Bir sürü insan geliyor geçiyor buradan, diyaloglar kuruluyor, bu anlamda yaşadıklarınızı biraz paylaşır mısın?
Hiç tanımadığım insanlar geliyor elimi sıkıyor, uzun zamandır gelmek istiyordum ancak fırsat bulabildim diyenler, iyi niyetlerini ileten insanlar var. Açlık grevinde olmamızdan kaynaklı gelenler var. Çevremizdeki, çeperimizdeki insanlar daha da sıkı sıkı sarıldılar. Biz gözaltında da olsak burada eylem sürüyor. Demek ki bu eylem bu yönüyle başarıya ulaştı demektir. Burası bir direniş alanına dönüştü demektir. Tabii, vicdani yönden destek vermenin bir adım ötesine geçip katılım göstermeye dönmesi gerekir bu desteklerin.
Son dönemde kısmen yayılıyor sanki bu tür eylemler, öyle değil mi?

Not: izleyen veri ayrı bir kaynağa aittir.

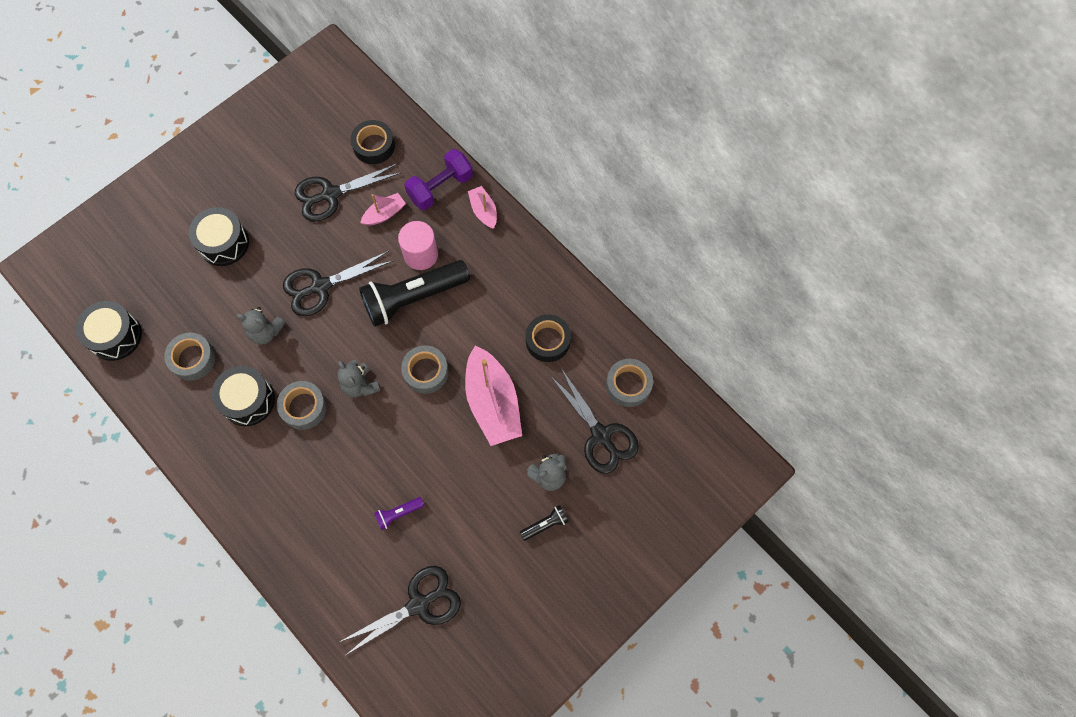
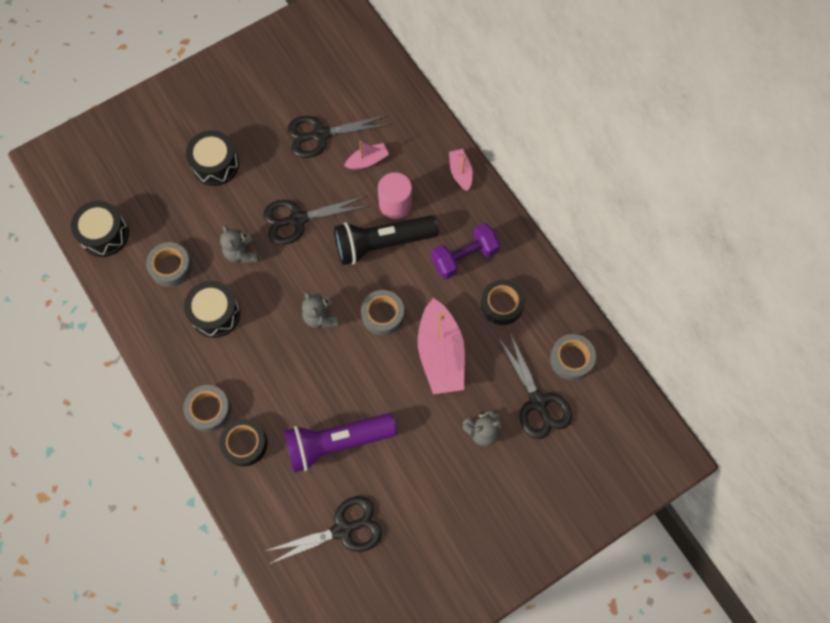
camera: 10 degrees right, 0 degrees up
(266, 332) = (241, 253): grey teddy bear -> grey teddy bear turned 45 degrees clockwise
(303, 407) = (265, 329): grey tape -> grey tape (209, 410)
(374, 146) = (367, 95): black tape -> black tape (245, 444)
(398, 514) = (337, 442): purple flashlight -> purple flashlight, size x2.37
(440, 187) = (423, 144): purple dumbbell -> purple dumbbell (464, 257)
(545, 524) = (472, 477): black flashlight -> none

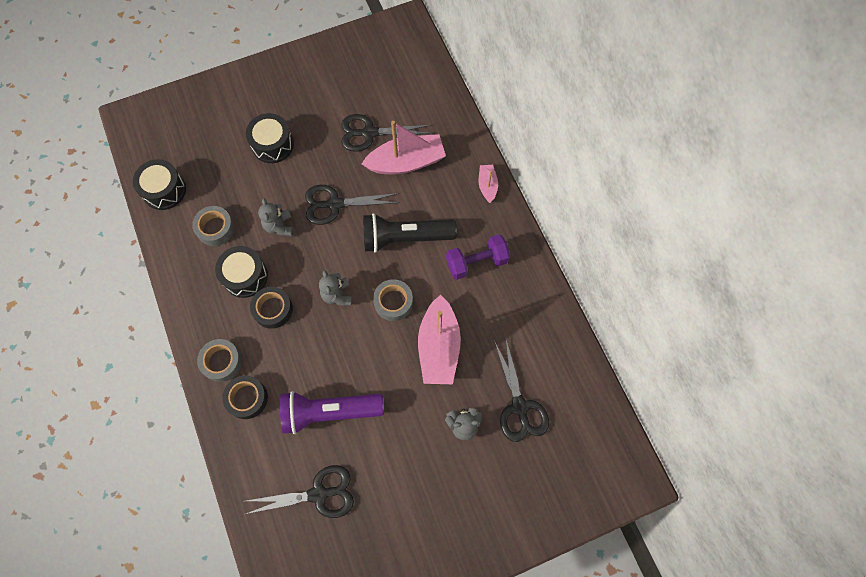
camera: 10 degrees right, 0 degrees up
(367, 161) = (406, 162): pink boat -> pink boat, size x1.98
(395, 204) = (423, 204): pink cylinder -> none
(501, 304) = (502, 311): black tape -> black tape (273, 309)
(571, 359) = (557, 372): grey tape -> none

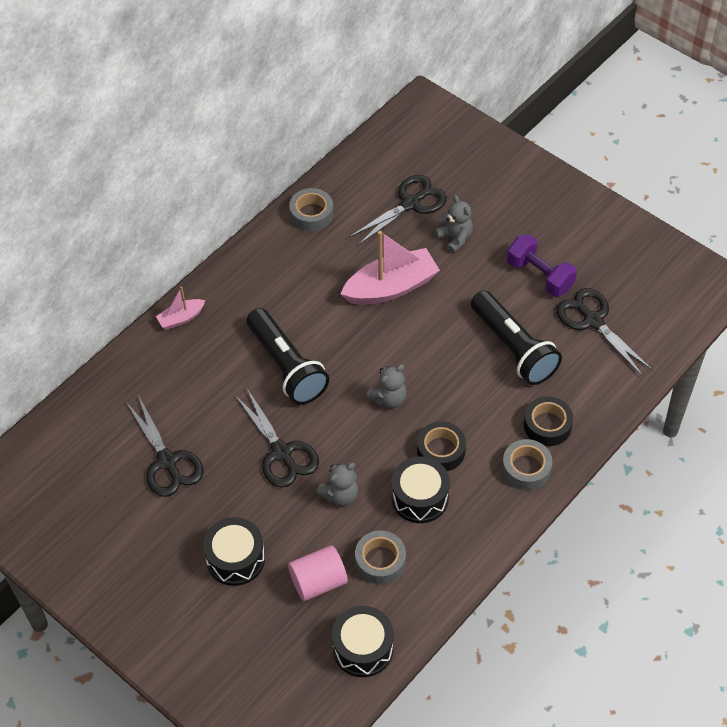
camera: 115 degrees left, 15 degrees down
(225, 185) = (318, 582): none -> pink cylinder
(329, 412) = (513, 348): purple flashlight -> black flashlight
(393, 302) = (366, 345): grey tape -> grey tape (311, 214)
(406, 162) = (189, 406): pink boat -> none
(476, 262) = (279, 292): purple dumbbell -> purple dumbbell (539, 275)

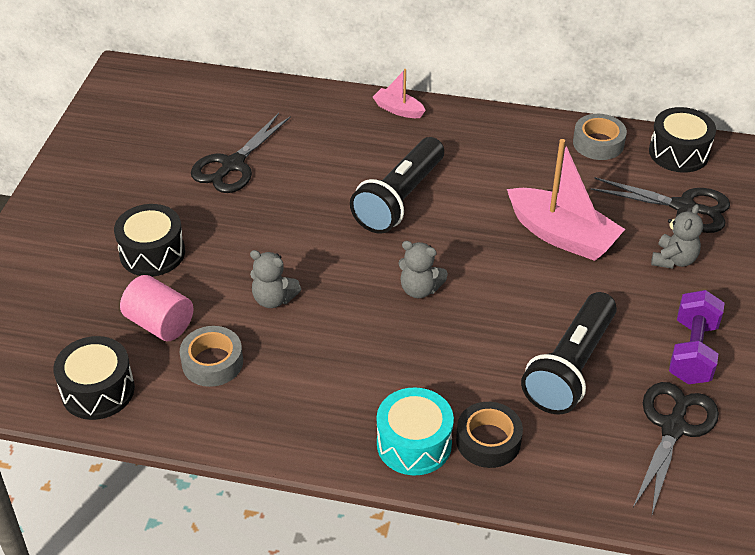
camera: 60 degrees right, 10 degrees down
(281, 453) = (295, 236): black scissors -> none
(420, 497) = (312, 364): black drum -> black drum (678, 153)
(441, 450) = (384, 358): black tape -> none
(526, 468) = (414, 444): grey tape -> turquoise drum

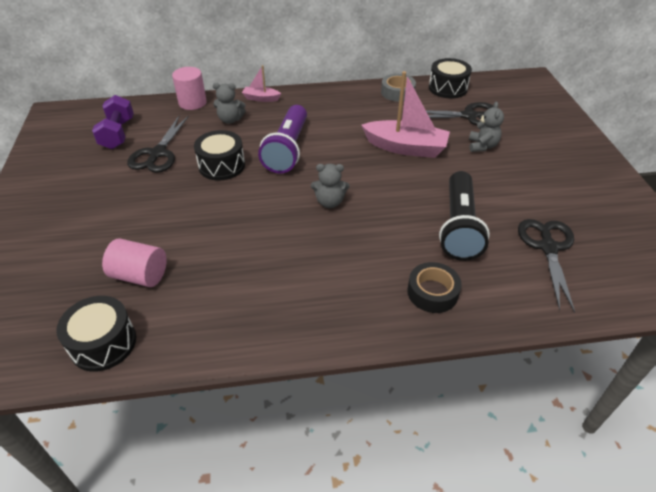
camera: 20 degrees left, 0 degrees up
(152, 253) = (116, 225): black drum -> black drum (222, 165)
(212, 362) = (195, 293): grey tape -> none
(273, 299) = (225, 235): grey teddy bear -> grey teddy bear (230, 120)
(304, 96) = (192, 103): none -> pink cylinder
(399, 199) = (287, 149): black flashlight -> purple flashlight
(414, 444) = (380, 310): turquoise drum -> none
(692, 352) = (528, 197): purple dumbbell -> purple dumbbell (118, 134)

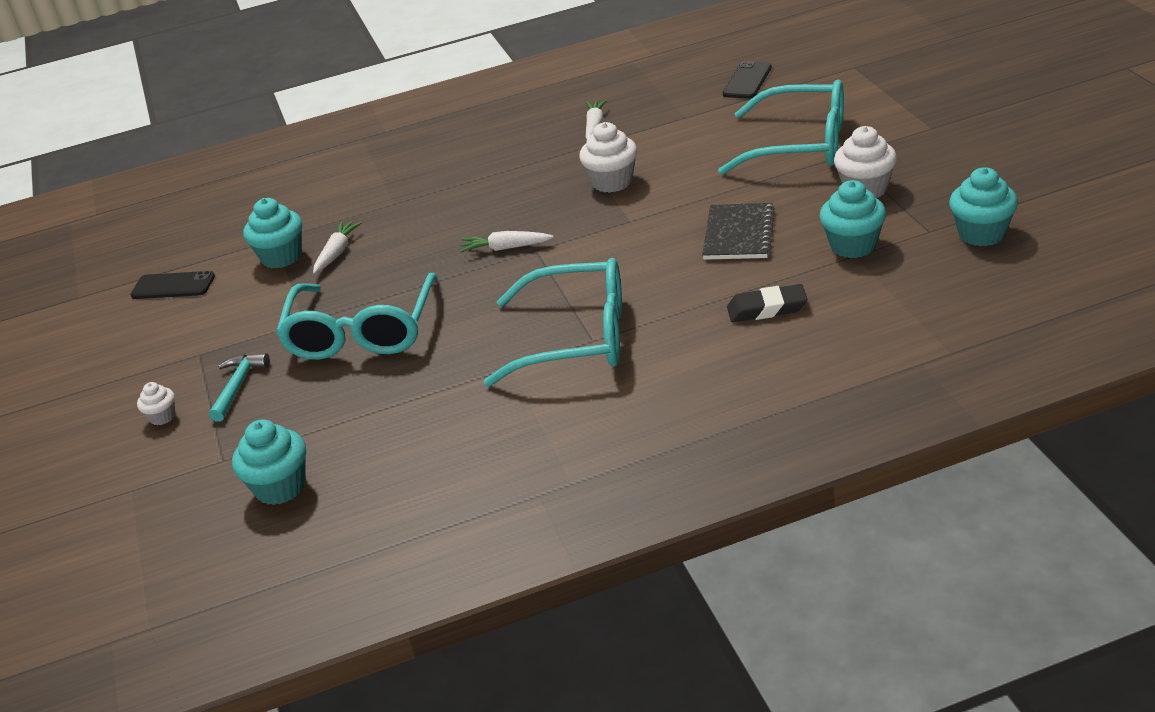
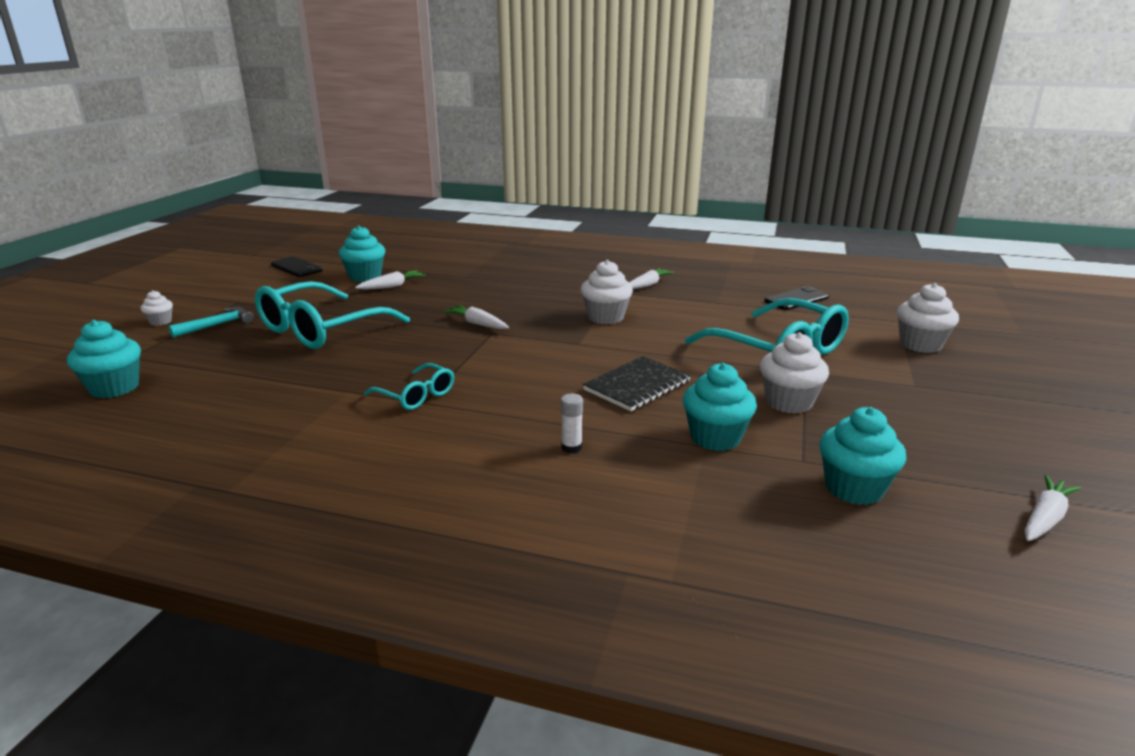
camera: 30 degrees right, 10 degrees down
(577, 338) = (416, 395): turquoise glasses -> turquoise glasses, size x0.50
(767, 309) = (571, 447): black eraser -> white glue stick
(896, 85) = (920, 345): none -> white cupcake
(1102, 194) = (1044, 518): none -> white carrot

Evet. Bütün kamu emekçileri, haksızlığa uğramış bütün insanlar bunu yapabilir. Çok zor bir şey değil aslında. Ama anayasal olarak da verilen bu hakkı size kullandırmamak için her türlü Osmanlı oyunu yapılıyor açıkçası. Bu yasak, şu yasak, yaparsan şöyle olur filan. Ama direniş İstanbul’da Kadıköy Kalkedon meydanında ve Cevahir alışveriş merkezi önünde devam ediyor, Düzce’de, Malatya’da 63 gündür devam ediyor, neredeyse her gün gözaltına alınıyor insanlar. Didim’de öğretmenin bacağını kırdılar, ona rağmen devam ediyor. Aydın’da Bodrum’da devam ediyor. Hepsine selamlar sunuyoruz. Sonunda biz kazanacağız, biz buna inanıyoruz. Durum belli, haksızlık, hukuksuzluk, adaletsizlik belli. Bunlara karşı koymanın tek yolu direniştir. Biz kazanırsak tüm halkın da kazanacağını biliyoruz. İnsanlarda bir kıvılcım yaratabileceğimizi biliyoruz, onlar da bu yüzden bu kadar kızgınlar ve öfkeliler. Onlar korktuklarıyla kalacak ve bizler de işimizi geri alacağız.